This is a copy of an e-mail sent out to friends and family after a brief trip through Czech Republic and Germany in July 2006.
Comrades!
I’ve just returned from Czech Republic and Germany which was a nice little holiday from my holiday. I needed to clear out on one last jaunt before I am forced to take life seriously over here (whether that will ever happen remains in doubt) so off I went on the Sunday before last and flew into a town called Brno, about two hundred clicks southeast of Prague. The name is pronounced not entirely unlike “Bruno”, which had me chuckling to myself repeatedly. Travelling alone can be dangerous, I warn you…
Yeah, got into Bruno and took a train up to Prague, keen to feast on Kafka and Mucha and quench my thirst with some fine local pilsners, only, I arrived at around eleven in the evening and my first stop was therefore the twenty-four seven train station sausage joint. After recently travelling through the Balkans, I have come to conclude that they ought to rename mitteleuropa “the Sausage Lands”, which has a certain ring to it. There really is nothing finer than the sight of twenty kranskeh boiling away in front of you, or the lightly sizzling bratwurst, or the dusky aromas of the long, red, spicy… okay… yep, sure.

### RECORDED INFORMATION
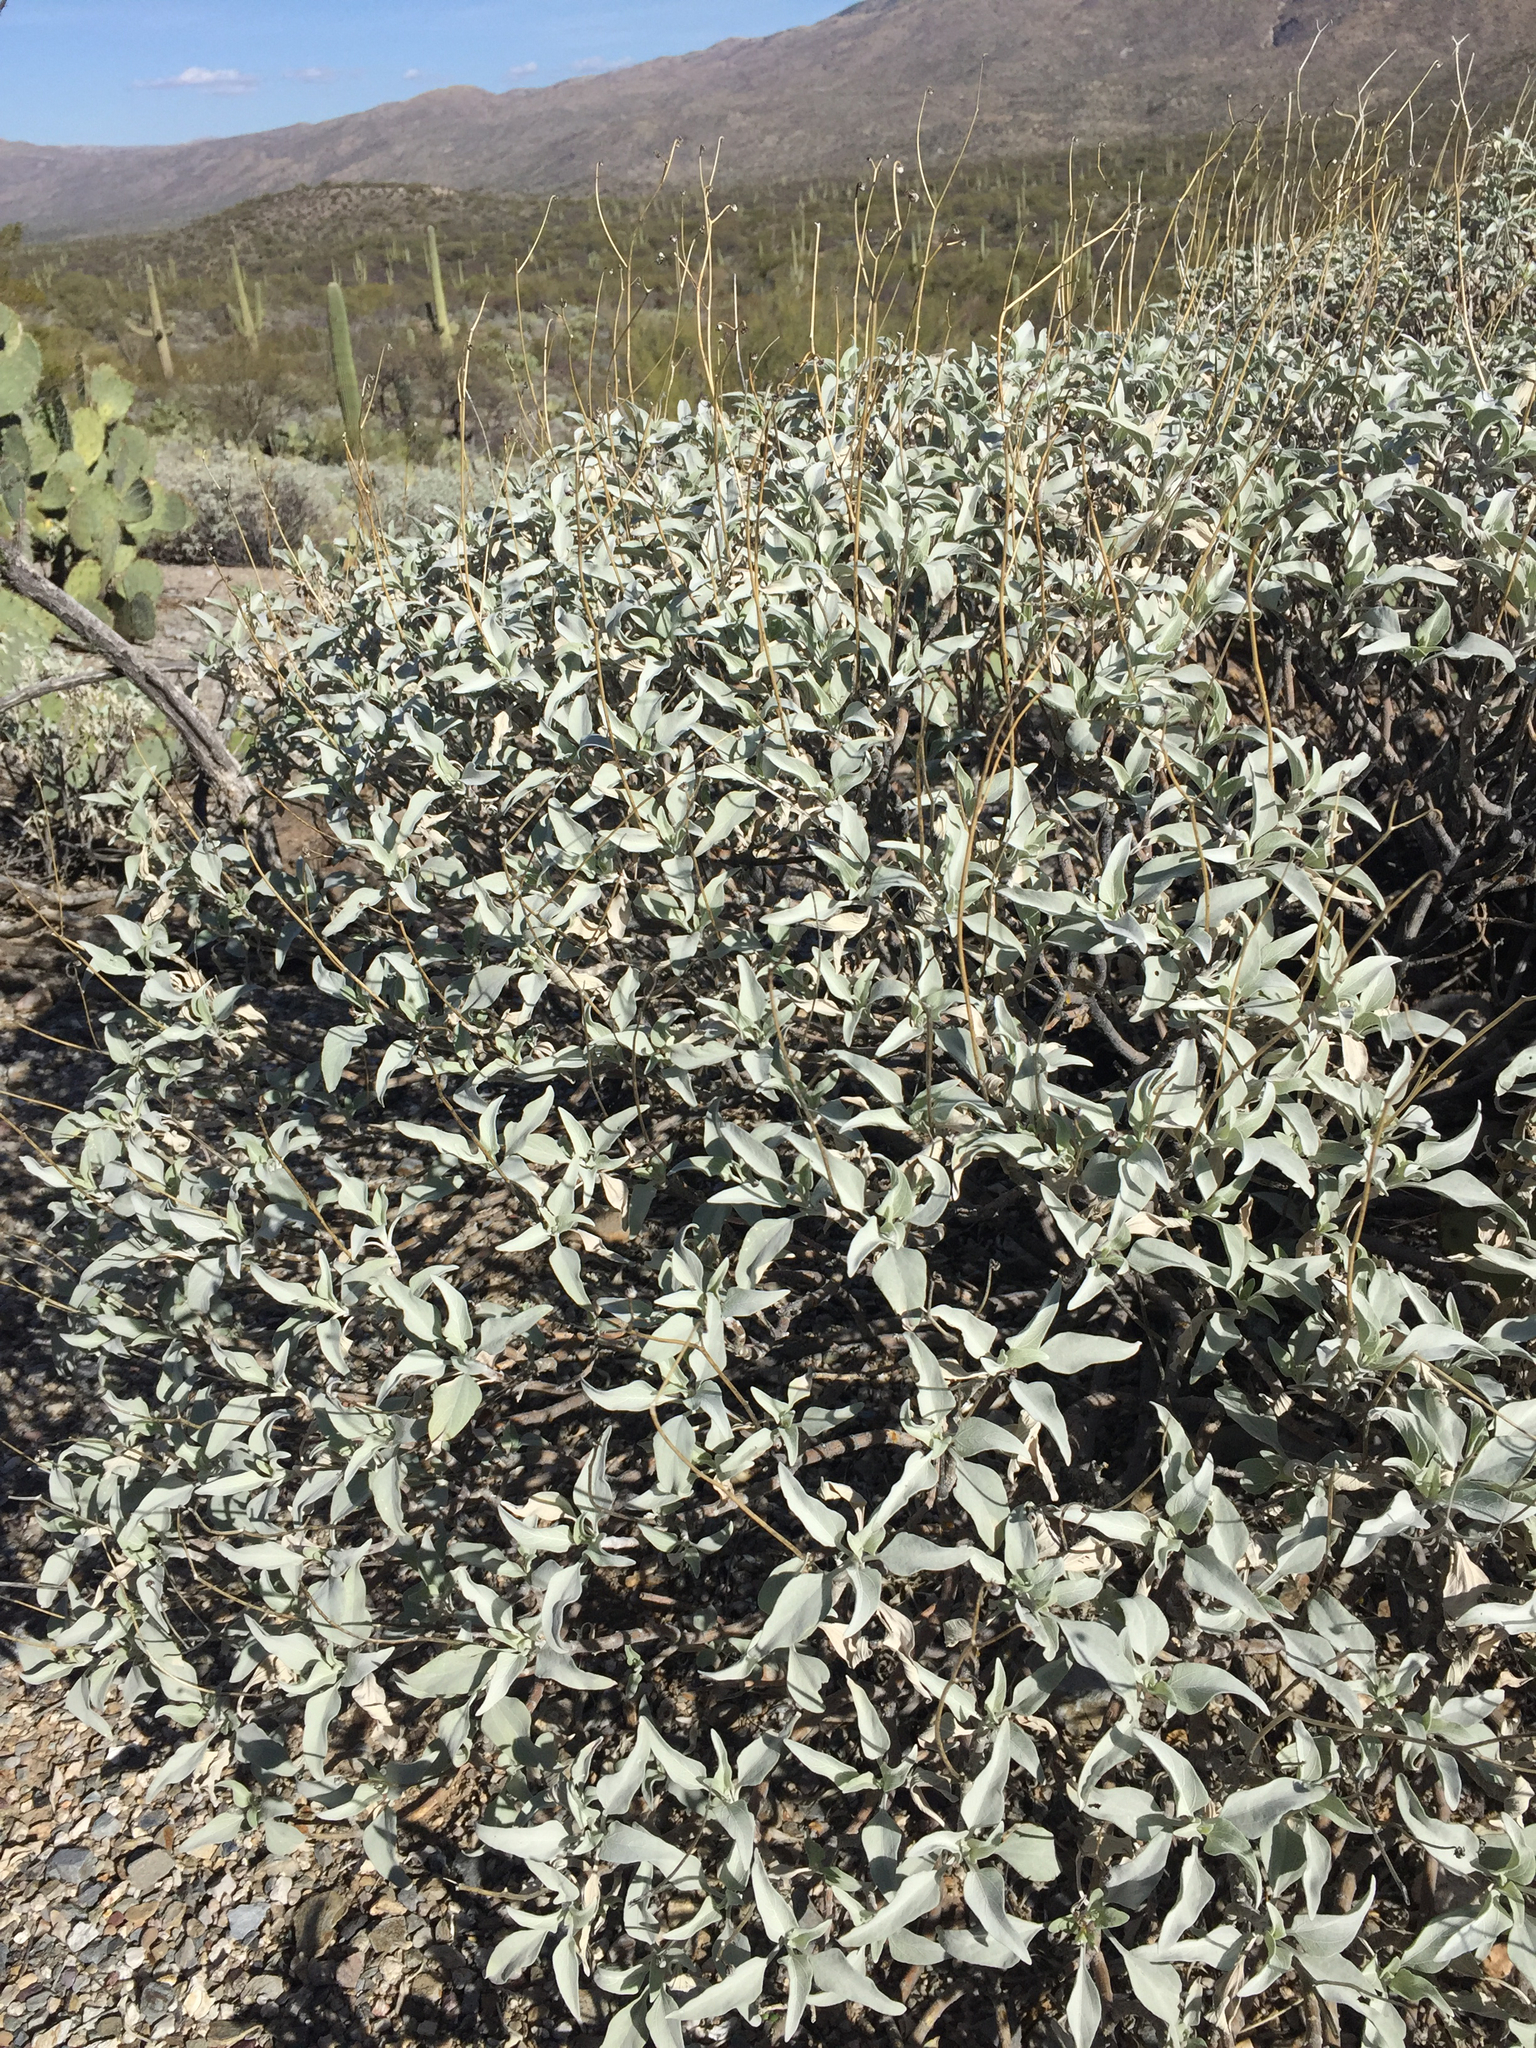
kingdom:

==

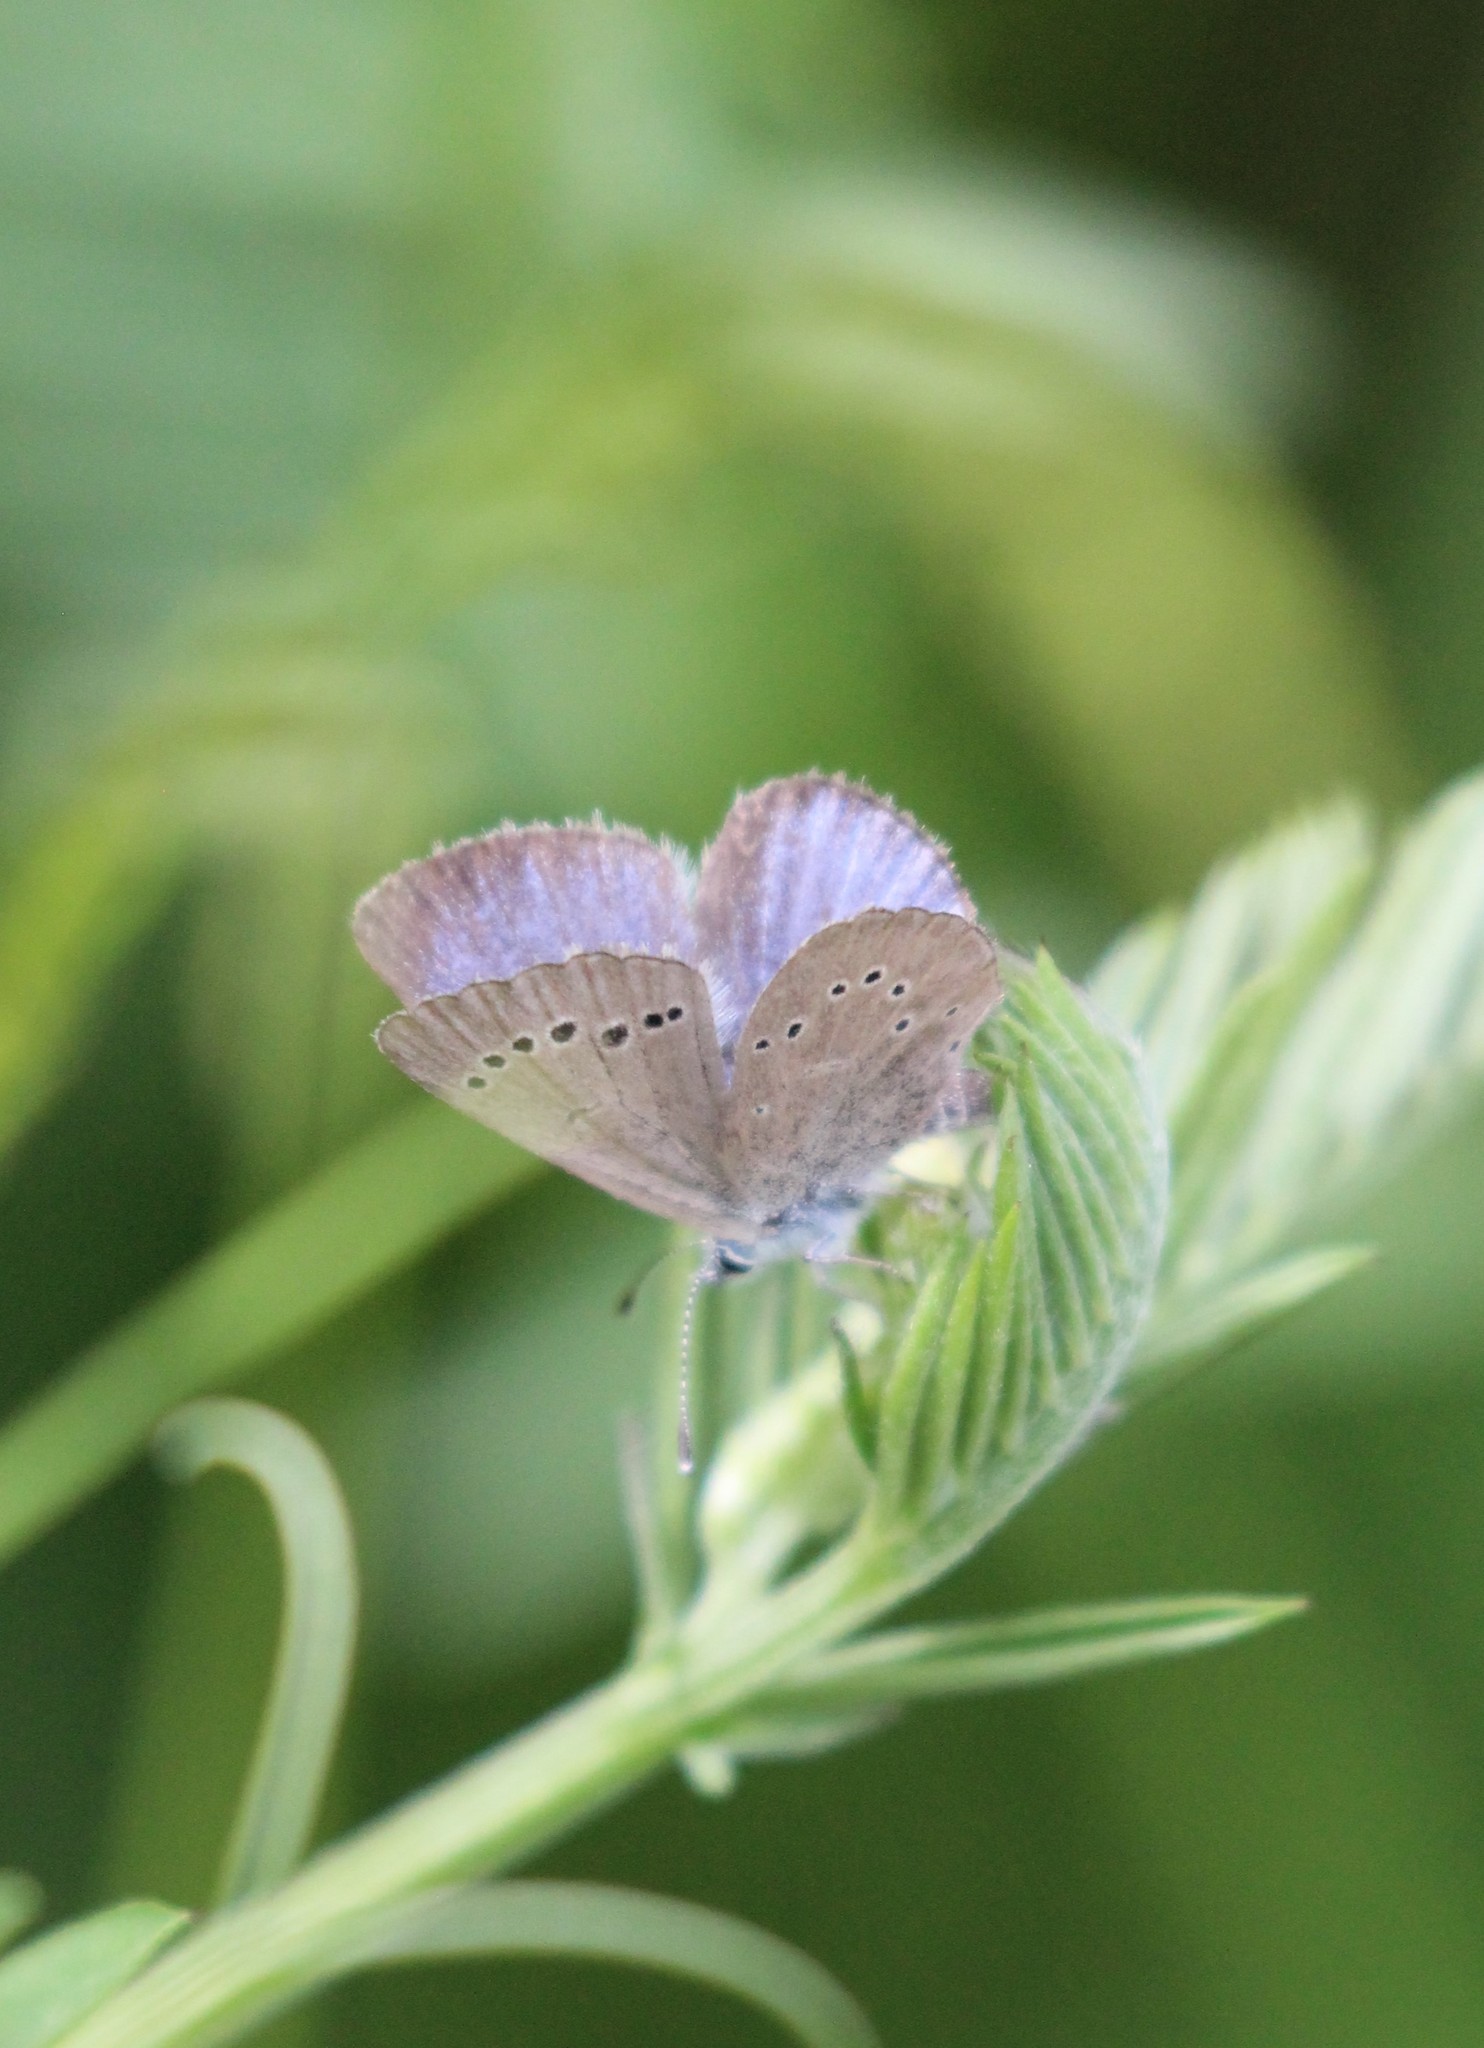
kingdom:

### YOUR TASK
Echo the entire Czech Republic and Germany travel account word for word. None of the records is needed here.

### OUTPUT OF THE EXERCISE
This is a copy of an e-mail sent out to friends and family after a brief trip through Czech Republic and Germany in July 2006.
Comrades!
I’ve just returned from Czech Republic and Germany which was a nice little holiday from my holiday. I needed to clear out on one last jaunt before I am forced to take life seriously over here (whether that will ever happen remains in doubt) so off I went on the Sunday before last and flew into a town called Brno, about two hundred clicks southeast of Prague. The name is pronounced not entirely unlike “Bruno”, which had me chuckling to myself repeatedly. Travelling alone can be dangerous, I warn you…
Yeah, got into Bruno and took a train up to Prague, keen to feast on Kafka and Mucha and quench my thirst with some fine local pilsners, only, I arrived at around eleven in the evening and my first stop was therefore the twenty-four seven train station sausage joint. After recently travelling through the Balkans, I have come to conclude that they ought to rename mitteleuropa “the Sausage Lands”, which has a certain ring to it. There really is nothing finer than the sight of twenty kranskeh boiling away in front of you, or the lightly sizzling bratwurst, or the dusky aromas of the long, red, spicy… okay… yep, sure.